The successes of Cromwell’s forces brought about Taylor’s imprisonment and, after Cromwell’s victory, Taylor spent several years in forced retirement as chaplain to the family of Lord Carberry in Wales. It was during this time that his most influential works were written, especially Holy Living and Holy Dying (1651). The opening of Holy Living reveals the impact that the Civil War, fought in part over religious concerns, had on him:

“I have lived to see religion painted upon banners, and thrust out of churches; and the temple turned into a tabernacle, and that tabernacle made ambulatory, and covered with skins of beasts and torn curtains; and God to be worshipped, not as he is ‘the Father of our Lord Jesus,’ (an afflicted Prince, the King of sufferings,) nor as the ‘God of Peace,’ (which two appellatives God newly took upon him in the New Testament, and glories in forever,) but he is owned now rather as ‘the Lord of Hosts,’ which title he was preached by the Prince of Peace. But when religion puts on armor, and God is not acknowledged by his New Testament titles, religion may have in it the power of the sword, but not the power of godliness; and we may complain of this to God, and amongst them that are afflicted, but we have no remedy but what we must expect from the fellowship of Christ’s sufferings and the returns of the God of peace. In the meantime, and now that religion pretends to stranger actions upon the new principles; and men are apt to prefer a prosperous error before an afflicted truth; and some will think they are religious enough, if their worshippings have in them the great earnestness and passion, with much zeal and desire; that we refuse no labor; that we bestow upon it much time; that we use the best guides, and arrive at the end of glory by all the ways of grace, of prudence, and religion.”

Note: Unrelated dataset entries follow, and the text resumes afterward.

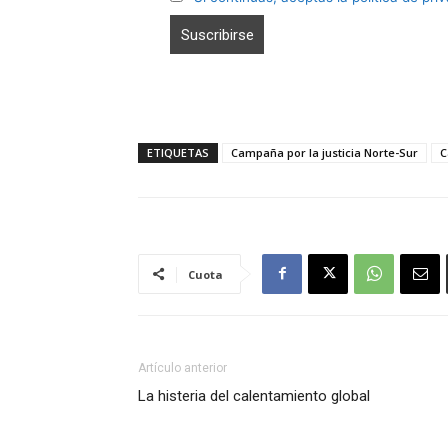
ETIQUETAS
Campaña por la justicia Norte-Sur
C
Cuota
Artículo anterior
La histeria del calentamiento global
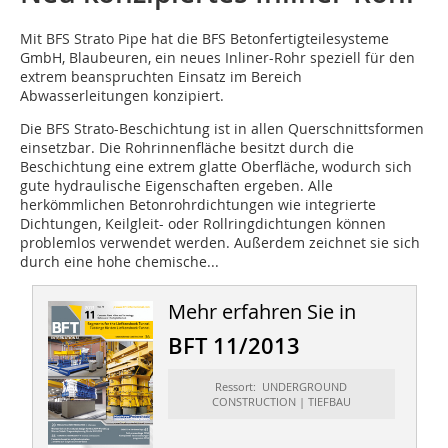
Mit BFS Strato Pipe
hat die BFS Betonfertigteilesysteme
GmbH, Blaubeuren, ein neues Inliner-Rohr speziell für den
extrem beanspruchten Einsatz im Bereich
Abwasserleitungen konzipiert.
Die BFS Strato-Beschichtung ist in allen Querschnittsformen
einsetzbar. Die Rohrinnenfläche besitzt durch die
Beschichtung eine extrem glatte Oberfläche, wodurch sich
gute hydraulische Eigenschaften ergeben. Alle
herkömmlichen Betonrohrdichtungen wie integrierte
Dichtungen, Keilgleit- oder Rollringdichtungen können
problemlos verwendet werden. Außerdem zeichnet sie sich
durch eine hohe chemische...
Mehr erfahren Sie in
BFT 11/2013
Ressort: UNDERGROUND
CONSTRUCTION | TIEFBAU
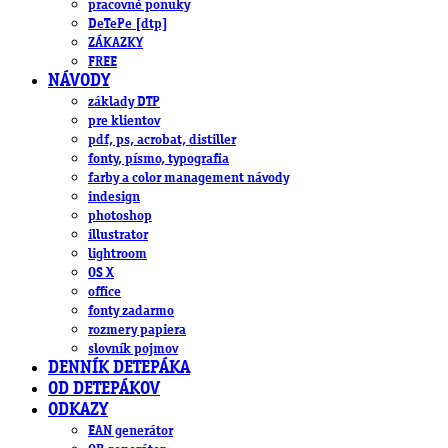
pracovné ponuky
DeTePe [dtp]
ZÁKAZKY
FREE
NÁVODY
základy DTP
pre klientov
pdf, ps, acrobat, distiller
fonty, písmo, typografia
farby a color management návody
indesign
photoshop
illustrator
lightroom
OS X
office
fonty zadarmo
rozmery papiera
slovník pojmov
DENNÍK DETEPÁKA
OD DETEPÁKOV
ODKAZY
EAN generátor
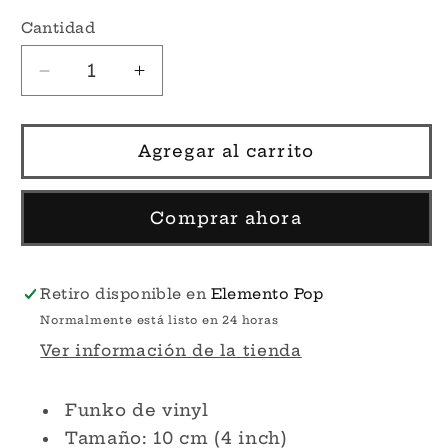
Cantidad
Reducir
Aumentar
cantidad
cantidad
para
para
Wolverine
Wolverine
Agregar al carrito
Cover
Cover
#20
#20
-
-
Comprar ahora
Marvel&#39;s
Marvel&#39;s
X-
X-
Men
Men
Retiro disponible en
Elemento Pop
Funko
Funko
Normalmente está listo en 24 horas
Pop!
Pop!
Ver información de la tienda
Funko de vinyl
Tamaño: 10 cm (4 inch)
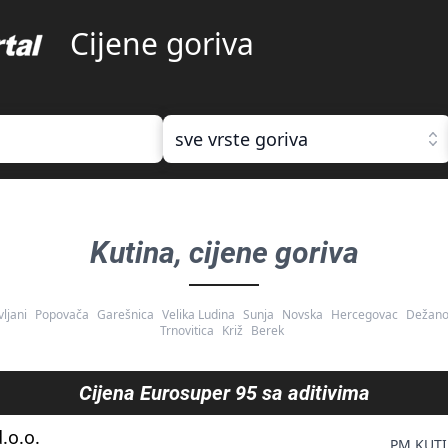
Cijene goriva
sve vrste goriva
Kutina
, cijene goriva
vljani
Popovača
Garešnica
Velika Ludina
Sunja
Novska
Hercegovac
Dežano
Trnovitica
Križ
Berek
Cijena
Eurosuper 95 sa aditivima
.o.o.
PM KUTI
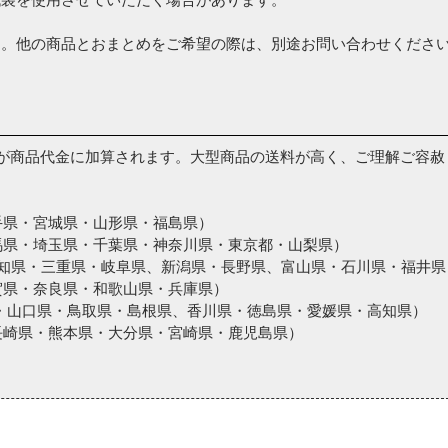
ん。他の商品とおまとめをご希望の際は、別途お問い合わせくださ
が商品代金に加算されます。大型商品の送料が高く、ご理解ご容赦
岩手県・宮城県・山形県・福島県）
群馬県・埼玉県・千葉県・神奈川県・東京都・山梨県）
・愛知県・三重県・岐阜県、新潟県・長野県、富山県・石川県・福井県
滋賀県・奈良県・和歌山県・兵庫県）
島県・山口県・鳥取県・島根県、香川県・徳島県・愛媛県・高知県）
・長崎県・熊本県・大分県・宮崎県・鹿児島県）
。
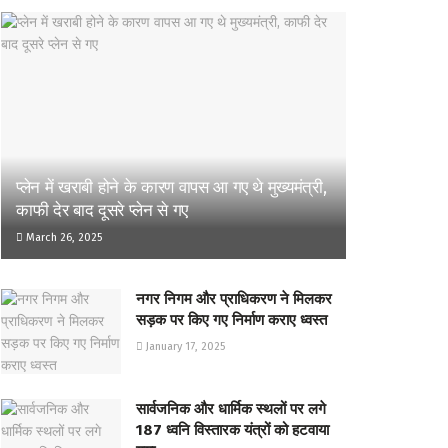
प्लेन में खराबी होने के कारण वापस आ गए थे मुख्यमंत्री,
काफी देर बाद दूसरे प्लेन से गए
March 26, 2025
नगर निगम और प्राधिकरण ने मिलकर
सड़क पर किए गए निर्माण कराए ध्वस्त
January 17, 2025
सार्वजनिक और धार्मिक स्थलों पर लगे
187 ध्वनि विस्तारक यंत्रों को हटवाया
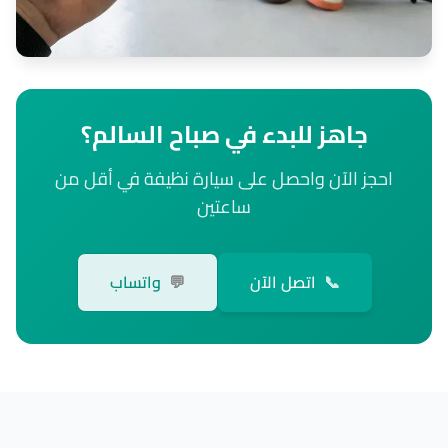
جاهز للبدء في صباح السالم؟
احجز الآن واحصل على سيارة نظيفة في أقل من
ساعتين
📞
اتصل الآن
💬
واتساب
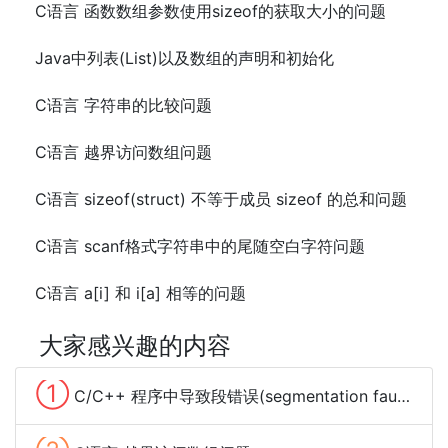
C语言 函数数组参数使用sizeof的获取大小的问题
Java中列表(List)以及数组的声明和初始化
C语言 字符串的比较问题
C语言 越界访问数组问题
C语言 sizeof(struct) 不等于成员 sizeof 的总和问题
C语言 scanf格式字符串中的尾随空白字符问题
C语言 a[i] 和 i[a] 相等的问题
大家感兴趣的内容
①
C/C++ 程序中导致段错误(segmentation fault)的常见原因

Among Taylor’s other works, Liberty of Prophesying proved to be a seminal work in encouraging the development of religious toleration in the seventeenth century. The principles set forth in that book rank with those of Milton’s Areopagitica in its plea for freedom of thought.

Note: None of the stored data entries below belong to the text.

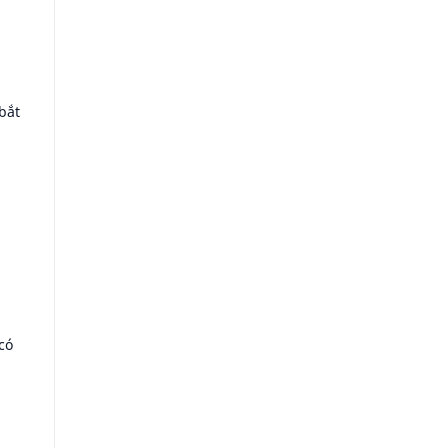
bắt
có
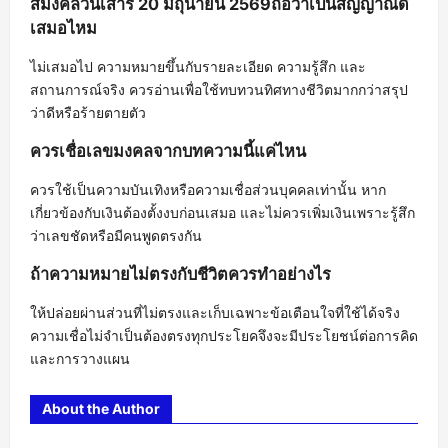
สีมงคลวันเสาร์ 20 มิถุนายน 2569ถือว่าเป็นสัญญาณดี
เสมอไหม
ไม่เสมอไป ความหมายขึ้นกับรายละเอียด ความรู้สึก และ
สถานการณ์จริง ควรอ่านเพื่อใช้ทบทวนทิศทางชีวิตมากกว่าสรุป
ว่าดีหรือร้ายตายตัว
ควรเชื่อเลขมงคลจากบทความนี้แค่ไหน
ควรใช้เป็นความบันเทิงหรือความเชื่อส่วนบุคคลเท่านั้น หาก
เกี่ยวข้องกับเงินต้องตั้งงบก่อนเสมอ และไม่ควรเพิ่มเงินเพราะรู้สึก
ว่าเลขชัดหรือมีคนพูดตรงกัน
ถ้าความหมายไม่ตรงกับชีวิตควรทำอย่างไร
ให้ปล่อยผ่านส่วนที่ไม่ตรงและเก็บเฉพาะข้อเตือนใจที่ใช้ได้จริง
ความเชื่อไม่จำเป็นต้องตรงทุกประโยคจึงจะมีประโยชน์ต่อการคิด
และการวางแผน
About the Author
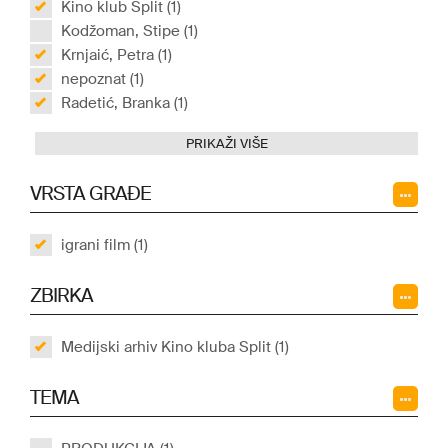
Kino klub Split (1)
Kodžoman, Stipe (1)
Krnjaić, Petra (1)
nepoznat (1)
Radetić, Branka (1)
PRIKAŽI VIŠE
VRSTA GRAĐE
igrani film (1)
ZBIRKA
Medijski arhiv Kino kluba Split (1)
TEMA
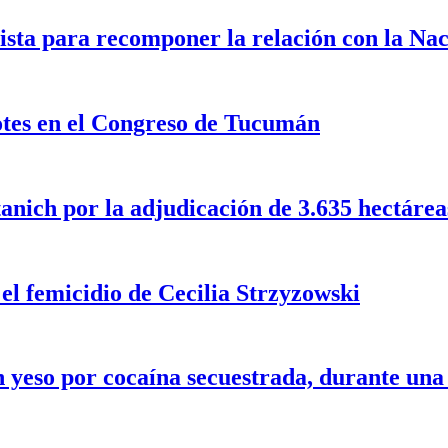
ista para recomponer la relación con la Na
dotes en el Congreso de Tucumán
nich por la adjudicación de 3.635 hectáreas 
 el femicidio de Cecilia Strzyzowski
 yeso por cocaína secuestrada, durante un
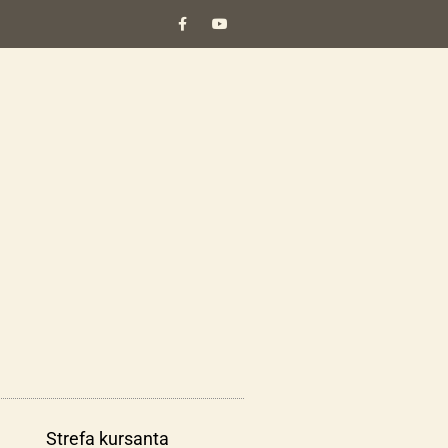
Strefa kursanta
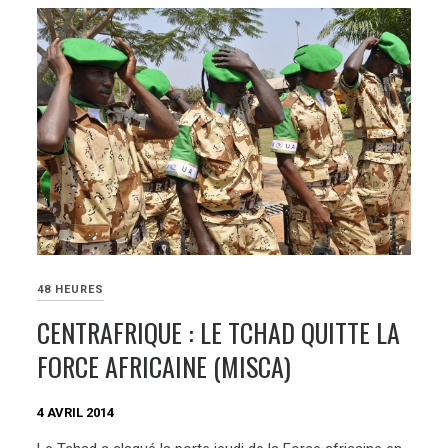
48 HEURES
CENTRAFRIQUE : LE TCHAD QUITTE LA
FORCE AFRICAINE (MISCA)
4 AVRIL 2014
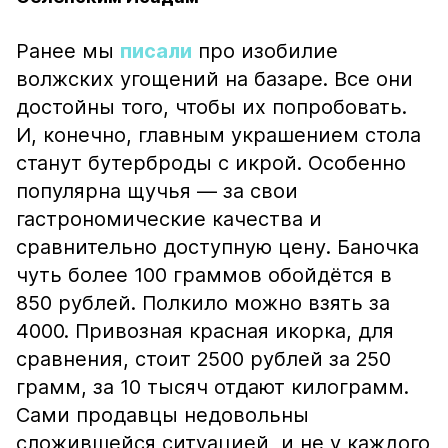
Ранее мы
писали
про изобилие
волжских угощений на базаре. Все они
достойны того, чтобы их попробовать.
И, конечно, главным украшением стола
станут бутерброды с икрой. Особенно
популярна щучья — за свои
гастрономические качества и
сравнительно доступную цену. Баночка
чуть более 100 граммов обойдётся в
850 рублей. Полкило можно взять за
4000. Привозная красная икорка, для
сравнения, стоит 2500 рублей за 250
грамм, за 10 тысяч отдают килограмм.
Сами продавцы недовольны
сложившейся ситуацией, и не у каждого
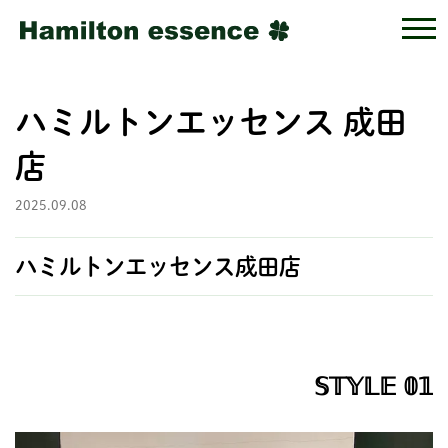
ハミルトンエッセンス 成田
店
2025.09.08
ハミルトンエッセンス成田店
𝕊𝕋𝕐𝕃𝔼 𝟘𝟙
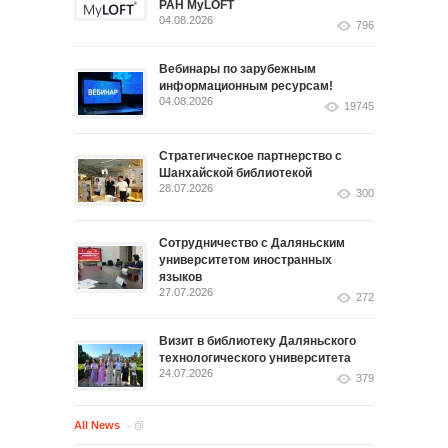
РАН MyLOFT
04.08.2026
796
Вебинары по зарубежным
информационным ресурсам!
04.08.2026
19745
Стратегическое партнерство с
Шанхайской библиотекой
28.07.2026
300
Сотрудничество с Даляньским
университетом иностранных
языков
27.07.2026
272
Визит в библиотеку Даляньского
технологического университета
24.07.2026
379
All News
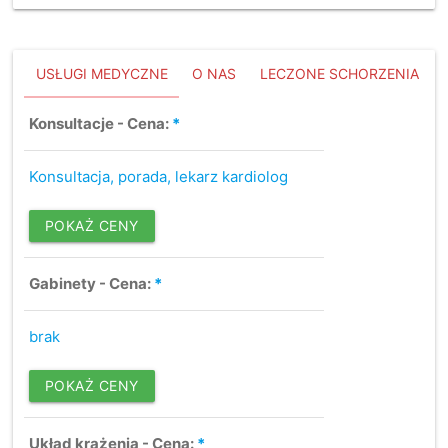
USŁUGI MEDYCZNE
O NAS
LECZONE SCHORZENIA
Konsultacje - Cena:
*
Konsultacja, porada, lekarz kardiolog
POKAŻ CENY
Gabinety - Cena:
*
brak
POKAŻ CENY
Układ krążenia - Cena:
*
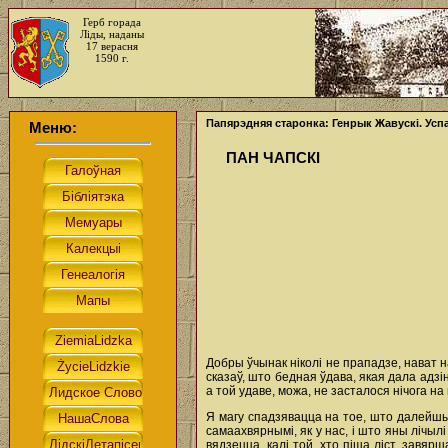
Герб горада
Ліды, наданы
17 верасня
1590 г.
Папярэдняя старонка: Генрык Жавускі. Ус
Меню:
ПАН ЧАПСКІ
Добры ўчынак ніколі не прападзе, нават н
сказаў, што бедная ўдава, якая дала адзін
а той удаве, можа, не засталося нічога на
Я магу спадзявацца на тое, што далейшы л
самаахвярнымі, як у нас, i што яны лічыл
вядзецца, калі той, хто піша ліст, завяр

In later life, Taylor and his family moved to the northeastern part of Ireland where, after the restoration of the monarchy, he became Bishop of Down and Connor. To this was later added the small adjacent diocese of Dromore. As bishop, he labored tirelessly to rebuild churches, restore the use of the Prayer Book, and overcome continuing Puritan opposition. As Vice-Chancellor of Trinity College, Dublin, he took a leading part in reviving the intellectual life of the Church of Ireland. He died in 1667, having remained to the end a man of prayer and a pastor.

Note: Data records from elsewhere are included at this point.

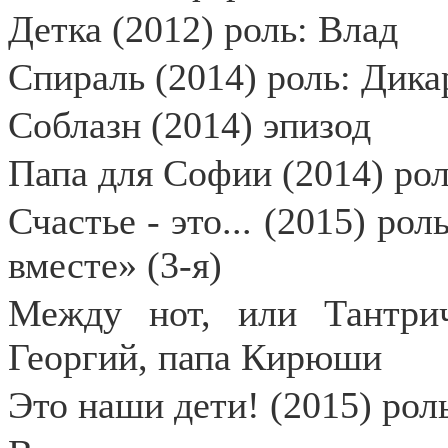
Детка (2012) роль: Влад
Спираль (2014) роль: Дика
Соблазн (2014) эпизод
Папа для Софии (2014) ро
Счастье - это... (2015) ро
вместе» (3-я)
Между нот, или Тантрич
Георгий, папа Кирюши
Это наши дети! (2015) рол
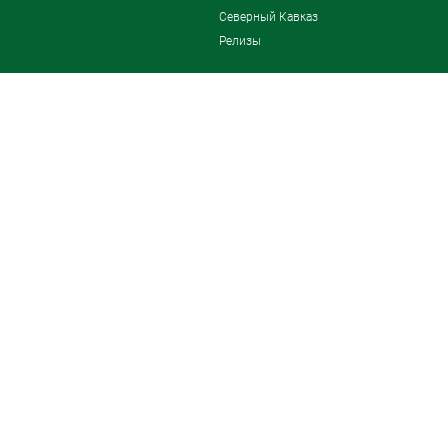
Северный Кавказ
Релизы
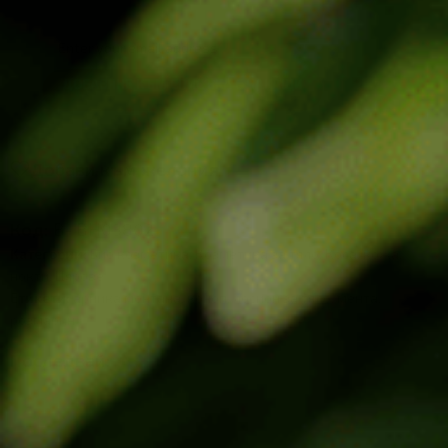
ДОБАВЯНЕ КЪМ СПИСЪКА С ЧАКАЩИ
Добави към желания
Код:
В- ВН03802
Категории:
Био козметика
,
Козметика за тяло
,
Коса, кожа,
нокти
,
Цярове
Етикети:
арника монтана
,
коноп
,
лосион за тяло
,
мента
,
розмарин
Последвай:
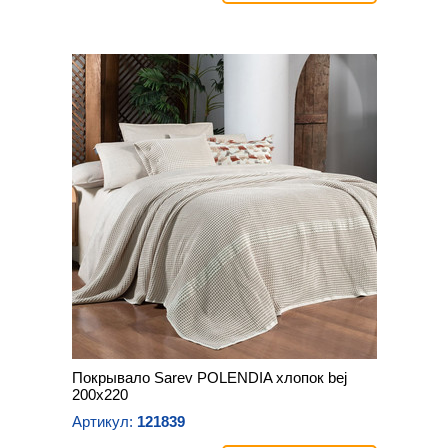
Покрывало Sarev POLENDIA хлопок bej
200х220
Артикул:
121839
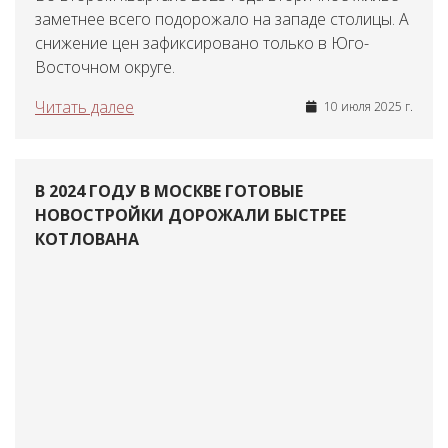
заметнее всего подорожало на западе столицы. А
снижение цен зафиксировано только в Юго-
Восточном округе.
Читать далее
10 июля 2025 г.
В 2024 ГОДУ В МОСКВЕ ГОТОВЫЕ
НОВОСТРОЙКИ ДОРОЖАЛИ БЫСТРЕЕ
КОТЛОВАНА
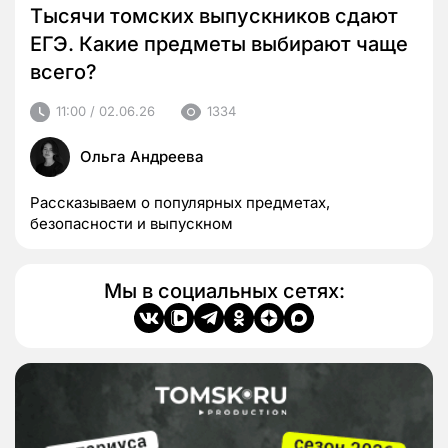
Тысячи томских выпускников сдают
ЕГЭ. Какие предметы выбирают чаще
всего?
11:00 / 02.06.26
1334
Ольга Андреева
Рассказываем о популярных предметах,
безопасности и выпускном
Мы в социальных сетях:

Source: Lesser Feasts and Fasts 2024

The Prayers, pages 106-107
Officiant: Lord have mercy.
People: Christ have mercy.
Officiant: Lord have mercy.

All:
Our Father, who art in heaven,
hallowed be thy Name,
thy kingdom come,
thy will be done,
on earth as it is in heaven.
Give us this day our daily bread.
And forgive us our trespasses,
as we forgive those who trespass against us.
And lead us not into temptation,
but deliver us from evil.

Officiant: Lord, hear our prayer;
People: And let our cry come to you.

Officiant: Let us pray.
O God, whose days are without end, and whose mercies cannot be numbered: Make us, like your servant Jeremy Taylor, deeply aware of the shortness and uncertainty of human life; and let your Holy Spirit lead us in holiness and righteousness all our days; through Jesus Christ our Lord, who lives and reigns with you and the Holy Spirit, one God, now and for ever. Amen.

Intercessions and Thanksgivings

Dismissal, page 107
Officiant: Let us bless the Lord.
People: Thanks be to God.

Officiant: The grace of our Lord Jesus Christ, and the love of God, and the fellowship of the Holy Spirit, be with us all evermore. Amen.